The idea behind grey goo is that self assembling nanoparticles could theoretically start to exceed the purposes for which they were designed, constructing a wide variety of things from the natural environment around them. These replicators would eventually start to break down the environment as they searched for building materials, and if they could move, they could slowly eat the environment, spreading ever more rapidly as they built more of themselves. According to the theory, the resulting creations might not necessarily be functional, but they would effectively ruin the environment, and they could potentially spread into space.
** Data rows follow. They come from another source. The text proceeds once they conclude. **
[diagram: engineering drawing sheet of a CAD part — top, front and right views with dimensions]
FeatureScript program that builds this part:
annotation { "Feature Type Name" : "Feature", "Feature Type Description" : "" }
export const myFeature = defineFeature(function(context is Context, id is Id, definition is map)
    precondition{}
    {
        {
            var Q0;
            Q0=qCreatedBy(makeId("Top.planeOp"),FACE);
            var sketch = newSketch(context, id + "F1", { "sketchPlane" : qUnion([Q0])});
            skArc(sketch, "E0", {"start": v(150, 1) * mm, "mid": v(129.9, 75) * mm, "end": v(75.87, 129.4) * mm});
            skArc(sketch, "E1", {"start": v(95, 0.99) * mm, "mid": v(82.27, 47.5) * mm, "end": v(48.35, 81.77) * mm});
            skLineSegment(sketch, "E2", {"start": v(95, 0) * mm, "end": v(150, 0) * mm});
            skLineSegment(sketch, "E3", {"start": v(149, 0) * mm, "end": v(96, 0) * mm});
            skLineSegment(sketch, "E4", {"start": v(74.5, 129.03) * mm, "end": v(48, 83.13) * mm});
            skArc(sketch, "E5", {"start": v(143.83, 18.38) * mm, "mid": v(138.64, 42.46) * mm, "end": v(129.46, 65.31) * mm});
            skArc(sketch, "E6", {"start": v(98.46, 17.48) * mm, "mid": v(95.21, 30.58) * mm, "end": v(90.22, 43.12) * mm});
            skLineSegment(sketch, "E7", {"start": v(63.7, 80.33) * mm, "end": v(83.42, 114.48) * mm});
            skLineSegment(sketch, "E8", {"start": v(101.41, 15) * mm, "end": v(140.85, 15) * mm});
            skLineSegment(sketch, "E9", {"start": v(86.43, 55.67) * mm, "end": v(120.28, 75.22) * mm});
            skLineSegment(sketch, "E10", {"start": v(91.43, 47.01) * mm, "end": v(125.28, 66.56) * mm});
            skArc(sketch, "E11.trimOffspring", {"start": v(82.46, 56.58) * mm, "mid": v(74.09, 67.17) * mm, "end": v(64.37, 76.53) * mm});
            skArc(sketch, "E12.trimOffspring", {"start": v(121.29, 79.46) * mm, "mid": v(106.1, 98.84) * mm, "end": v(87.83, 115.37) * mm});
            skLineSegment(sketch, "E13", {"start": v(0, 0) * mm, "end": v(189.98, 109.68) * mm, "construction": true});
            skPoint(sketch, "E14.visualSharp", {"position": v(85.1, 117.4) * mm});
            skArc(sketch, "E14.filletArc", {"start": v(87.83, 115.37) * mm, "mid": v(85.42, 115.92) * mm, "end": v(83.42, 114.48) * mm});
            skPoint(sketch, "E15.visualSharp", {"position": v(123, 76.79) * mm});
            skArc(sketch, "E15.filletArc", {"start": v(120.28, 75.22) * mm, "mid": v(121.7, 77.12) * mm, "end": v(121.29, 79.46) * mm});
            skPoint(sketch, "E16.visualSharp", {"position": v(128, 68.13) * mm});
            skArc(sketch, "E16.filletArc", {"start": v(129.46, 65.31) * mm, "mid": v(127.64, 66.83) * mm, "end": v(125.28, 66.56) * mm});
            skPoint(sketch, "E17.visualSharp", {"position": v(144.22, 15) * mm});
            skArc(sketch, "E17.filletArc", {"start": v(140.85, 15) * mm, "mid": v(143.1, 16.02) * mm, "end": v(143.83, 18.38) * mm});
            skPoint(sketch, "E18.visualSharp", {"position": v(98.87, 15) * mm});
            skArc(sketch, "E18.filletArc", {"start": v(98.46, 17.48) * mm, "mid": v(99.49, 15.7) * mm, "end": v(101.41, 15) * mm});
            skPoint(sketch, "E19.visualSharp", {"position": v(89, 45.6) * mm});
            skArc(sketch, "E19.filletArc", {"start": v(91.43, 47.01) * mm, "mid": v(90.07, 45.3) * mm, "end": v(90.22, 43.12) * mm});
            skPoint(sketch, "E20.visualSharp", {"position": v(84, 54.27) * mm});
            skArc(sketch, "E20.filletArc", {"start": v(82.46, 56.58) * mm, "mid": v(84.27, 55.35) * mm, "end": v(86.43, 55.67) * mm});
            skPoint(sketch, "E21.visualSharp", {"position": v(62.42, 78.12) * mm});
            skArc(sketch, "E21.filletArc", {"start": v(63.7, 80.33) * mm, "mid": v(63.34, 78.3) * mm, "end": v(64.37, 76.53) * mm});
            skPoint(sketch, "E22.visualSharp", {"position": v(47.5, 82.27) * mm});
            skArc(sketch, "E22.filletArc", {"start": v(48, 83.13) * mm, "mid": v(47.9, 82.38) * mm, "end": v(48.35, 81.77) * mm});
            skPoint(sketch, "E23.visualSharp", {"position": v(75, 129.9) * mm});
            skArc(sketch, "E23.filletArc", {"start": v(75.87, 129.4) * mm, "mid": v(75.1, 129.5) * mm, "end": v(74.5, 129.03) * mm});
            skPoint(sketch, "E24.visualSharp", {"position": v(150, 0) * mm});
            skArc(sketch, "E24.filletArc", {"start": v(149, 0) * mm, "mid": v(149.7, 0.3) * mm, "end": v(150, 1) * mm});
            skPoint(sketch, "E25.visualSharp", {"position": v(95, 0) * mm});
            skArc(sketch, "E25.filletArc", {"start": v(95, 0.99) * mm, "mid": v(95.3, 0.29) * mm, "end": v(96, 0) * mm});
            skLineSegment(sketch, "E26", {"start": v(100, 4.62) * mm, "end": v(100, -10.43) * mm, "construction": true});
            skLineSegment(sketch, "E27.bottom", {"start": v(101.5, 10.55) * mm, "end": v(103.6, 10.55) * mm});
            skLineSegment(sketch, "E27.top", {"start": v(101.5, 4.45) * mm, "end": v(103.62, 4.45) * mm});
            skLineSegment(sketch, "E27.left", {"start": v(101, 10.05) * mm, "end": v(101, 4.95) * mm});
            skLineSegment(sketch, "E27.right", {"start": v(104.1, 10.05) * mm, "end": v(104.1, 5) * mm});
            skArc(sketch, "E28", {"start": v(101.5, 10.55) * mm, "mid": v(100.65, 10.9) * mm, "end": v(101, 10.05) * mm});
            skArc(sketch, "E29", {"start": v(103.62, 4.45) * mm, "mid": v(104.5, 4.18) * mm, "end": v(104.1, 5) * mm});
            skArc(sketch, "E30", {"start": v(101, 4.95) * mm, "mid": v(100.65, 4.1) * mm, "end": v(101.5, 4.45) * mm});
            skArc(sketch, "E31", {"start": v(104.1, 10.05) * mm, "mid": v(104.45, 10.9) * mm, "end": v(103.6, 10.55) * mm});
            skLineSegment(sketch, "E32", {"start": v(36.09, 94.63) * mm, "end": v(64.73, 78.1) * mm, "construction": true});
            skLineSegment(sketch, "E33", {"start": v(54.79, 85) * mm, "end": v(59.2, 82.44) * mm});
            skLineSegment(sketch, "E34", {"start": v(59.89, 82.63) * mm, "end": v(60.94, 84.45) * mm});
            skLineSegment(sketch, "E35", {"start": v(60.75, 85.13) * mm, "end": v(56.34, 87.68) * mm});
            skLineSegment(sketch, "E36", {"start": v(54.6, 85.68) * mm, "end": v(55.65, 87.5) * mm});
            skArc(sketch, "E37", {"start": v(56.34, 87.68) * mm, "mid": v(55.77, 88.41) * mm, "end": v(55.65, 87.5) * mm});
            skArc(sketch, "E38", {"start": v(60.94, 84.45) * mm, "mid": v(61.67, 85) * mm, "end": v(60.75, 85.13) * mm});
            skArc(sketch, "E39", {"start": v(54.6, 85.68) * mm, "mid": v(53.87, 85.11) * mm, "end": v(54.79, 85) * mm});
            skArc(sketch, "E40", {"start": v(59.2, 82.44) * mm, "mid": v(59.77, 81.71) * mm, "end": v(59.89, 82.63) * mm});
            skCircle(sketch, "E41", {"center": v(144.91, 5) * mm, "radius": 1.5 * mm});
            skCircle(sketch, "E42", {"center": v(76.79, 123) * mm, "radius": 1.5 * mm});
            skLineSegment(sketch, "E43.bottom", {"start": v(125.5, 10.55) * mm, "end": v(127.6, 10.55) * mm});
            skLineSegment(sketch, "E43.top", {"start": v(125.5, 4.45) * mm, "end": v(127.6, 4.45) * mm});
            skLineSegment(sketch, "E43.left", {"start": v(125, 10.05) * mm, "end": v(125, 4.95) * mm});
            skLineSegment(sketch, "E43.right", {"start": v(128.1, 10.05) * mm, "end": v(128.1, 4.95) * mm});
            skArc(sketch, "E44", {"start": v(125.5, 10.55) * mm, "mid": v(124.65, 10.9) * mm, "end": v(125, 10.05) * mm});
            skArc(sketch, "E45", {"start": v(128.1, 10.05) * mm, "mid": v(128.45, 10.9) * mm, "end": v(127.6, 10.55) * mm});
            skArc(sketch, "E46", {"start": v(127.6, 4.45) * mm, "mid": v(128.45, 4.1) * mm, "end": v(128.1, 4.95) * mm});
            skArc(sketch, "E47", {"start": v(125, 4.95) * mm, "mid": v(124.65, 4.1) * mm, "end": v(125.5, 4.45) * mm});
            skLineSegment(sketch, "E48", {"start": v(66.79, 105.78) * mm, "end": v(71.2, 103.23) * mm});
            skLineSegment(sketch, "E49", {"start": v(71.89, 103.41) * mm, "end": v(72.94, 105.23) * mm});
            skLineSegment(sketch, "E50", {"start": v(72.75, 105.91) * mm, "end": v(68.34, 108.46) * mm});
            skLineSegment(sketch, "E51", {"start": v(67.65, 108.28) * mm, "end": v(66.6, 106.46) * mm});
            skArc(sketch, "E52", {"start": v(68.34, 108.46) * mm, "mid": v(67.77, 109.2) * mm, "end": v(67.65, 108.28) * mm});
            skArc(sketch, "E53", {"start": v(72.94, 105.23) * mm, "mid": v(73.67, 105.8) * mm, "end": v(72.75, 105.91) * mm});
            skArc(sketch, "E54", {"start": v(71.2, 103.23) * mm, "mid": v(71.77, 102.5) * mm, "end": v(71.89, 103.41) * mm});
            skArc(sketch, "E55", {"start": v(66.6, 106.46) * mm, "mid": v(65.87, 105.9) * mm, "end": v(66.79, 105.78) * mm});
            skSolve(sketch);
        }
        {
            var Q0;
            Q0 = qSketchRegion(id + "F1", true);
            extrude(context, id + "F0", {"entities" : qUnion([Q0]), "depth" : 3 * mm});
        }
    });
In fact, such assembly and replicator particles are not necessarily needed for nanotechnology, and the technology can be designed very precisely to prevent just such a scenario. Increased awareness and concerns about the natural environment have led many leading researchers in the field to design fail safes which are designed to prevent a grey goo scenario. Researchers have pointed out that nanotechnology capable of creating such a scenario hasn't even been invented yet and it may never be invented.
Although grey goo is unlikely to happen, some legitimate concerns about the widespread use of nanotechnology have been raised. Researchers have shown that some nanoparticles appear to have an adverse reaction on the natural environment. Fish, for example, can develop problems in response to the particles used in cosmetics which end up in the water supply. This research suggests that nanotechnology needs to be carefully tested in controlled environments before it is released.
Despite debunking, articles about the grey goo theory pop up in the media every now and then, setting off a fresh round of panic about nanotechnology and its potential consequences. Creators of science fiction also enjoy playing with the concept, exploring the idea of tiny robots which could destroy the world entirely by accident as a result of the constant human quest for technological advancement.